And here is my fantasy of her rebuttal that never came: “Dear Mr. Sigler, I hope you are not well. But I have to say I loved your last text on Carnegie specifically because you explored some aspect of your own psyche, and the artist enjoyed your take on the work as well. And she mentioned that she would like to meet you sometime. That said, the only real reason to get back to work on this, to ‘say’ more on this artist, is that Gillian has produced a new body of work and advanced her position. There is, for example, a really dark, very captivating painting of a black cat sitting on the small landing of a staircase. I realize that you probably don’t read press releases and I’m not naïve enough to suggest that you read ours, but let me just say, Carnegie’s work has continued to develop. So the ball is back in your court! It’s your turn! You can’t hope to be considered a serious art critic unless you keep the ball in play, right? In all due respect, Sigler, rather than wasting all this time playing funny little games, tangoing with me, procrastinating, why not use your rage in a productive way. I read your first essay closely and I have to disagree with you when you say that you have to be in the mood. Maybe you can access the muse even if you’re not entirely in the mood, even without the bottle of wine and the long afternoon nap.”

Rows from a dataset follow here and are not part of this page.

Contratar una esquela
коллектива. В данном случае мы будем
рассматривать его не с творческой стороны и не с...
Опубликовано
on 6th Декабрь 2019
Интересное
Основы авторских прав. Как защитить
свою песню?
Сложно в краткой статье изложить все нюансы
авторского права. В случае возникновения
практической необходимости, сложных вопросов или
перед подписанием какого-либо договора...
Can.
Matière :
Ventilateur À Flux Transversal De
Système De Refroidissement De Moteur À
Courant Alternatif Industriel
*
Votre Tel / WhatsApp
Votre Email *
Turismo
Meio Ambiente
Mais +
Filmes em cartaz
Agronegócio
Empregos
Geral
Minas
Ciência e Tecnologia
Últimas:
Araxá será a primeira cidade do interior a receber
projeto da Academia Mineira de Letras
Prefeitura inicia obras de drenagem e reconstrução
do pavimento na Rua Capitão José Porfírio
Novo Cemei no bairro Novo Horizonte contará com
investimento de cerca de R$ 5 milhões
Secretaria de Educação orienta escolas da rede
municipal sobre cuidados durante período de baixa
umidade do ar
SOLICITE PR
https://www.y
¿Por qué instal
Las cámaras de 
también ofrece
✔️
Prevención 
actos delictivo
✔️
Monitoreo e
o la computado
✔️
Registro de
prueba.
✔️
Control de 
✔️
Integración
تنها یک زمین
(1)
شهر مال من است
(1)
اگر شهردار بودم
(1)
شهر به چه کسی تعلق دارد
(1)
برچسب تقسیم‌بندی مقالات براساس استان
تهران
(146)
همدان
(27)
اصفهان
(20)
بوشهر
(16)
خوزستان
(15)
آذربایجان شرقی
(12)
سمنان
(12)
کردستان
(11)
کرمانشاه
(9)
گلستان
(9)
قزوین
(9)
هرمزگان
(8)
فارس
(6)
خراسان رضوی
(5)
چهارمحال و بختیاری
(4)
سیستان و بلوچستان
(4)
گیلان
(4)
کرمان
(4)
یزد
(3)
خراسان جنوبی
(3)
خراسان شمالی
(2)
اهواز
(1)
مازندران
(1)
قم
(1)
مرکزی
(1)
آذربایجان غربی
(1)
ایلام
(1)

Dream on. Nobody in a gallery would have written such a letter—a fan letter, in a way.
The galleries do write fan letters, but for other players: the collectors! Besides, if I were being solicited by the gallery to really perform a function for them, they’d be complimenting me plenty, and in more overt ways than the old first-name-basis trick.
But it’s my fault because I showed them with my previous review that I was willing to crank out 2,000 insanely revealing words for zilch. And that’s not even for a notorious blog.
But maybe my larger concern is for our profession. The high-priced writer is being courted by the gallery to praise the show in the exhibition catalogue, and the no-priced writer (this is me) is being invited to praise the show in cheap ink, on cheap newsprint, in a free journal with the word “Brooklyn” in its name. But neither of us writers, whichever side of the fence we may find ourselves on at any given moment, is expected to explore. It’s all about doing the grunt work of ushering the show into the spotlight. Why is it that artists are expected to be radical while the art writers are expected to keep it all in check, to conform to age-old formulas of academic foot-notation? Shouldn’t we all be actively celebrating the delirious freedom of being in the art world, and not in some other industry? Or is the art industry just about a few C.E.O.-ish sociopath prima donnas surrounded by a bunch of ’fraidy cats? Shouldn’t we all be going for broke, from Richard Prince to Richard the Preparator?
So I’d like to leave it at this: I did my part already. I contributed to the buzz of this excellent British painter a few years ago, but I wrote what I wrote because I, presumably like the artist, had a bit of inspiration. I can tell online from my desk that the new paintings are really interesting, and I’d imagine that they look fantastic in person—so go see this show! But I have no more words on the artist’s new work right now. For some reason I only have something to say about the junk mail in my inbox.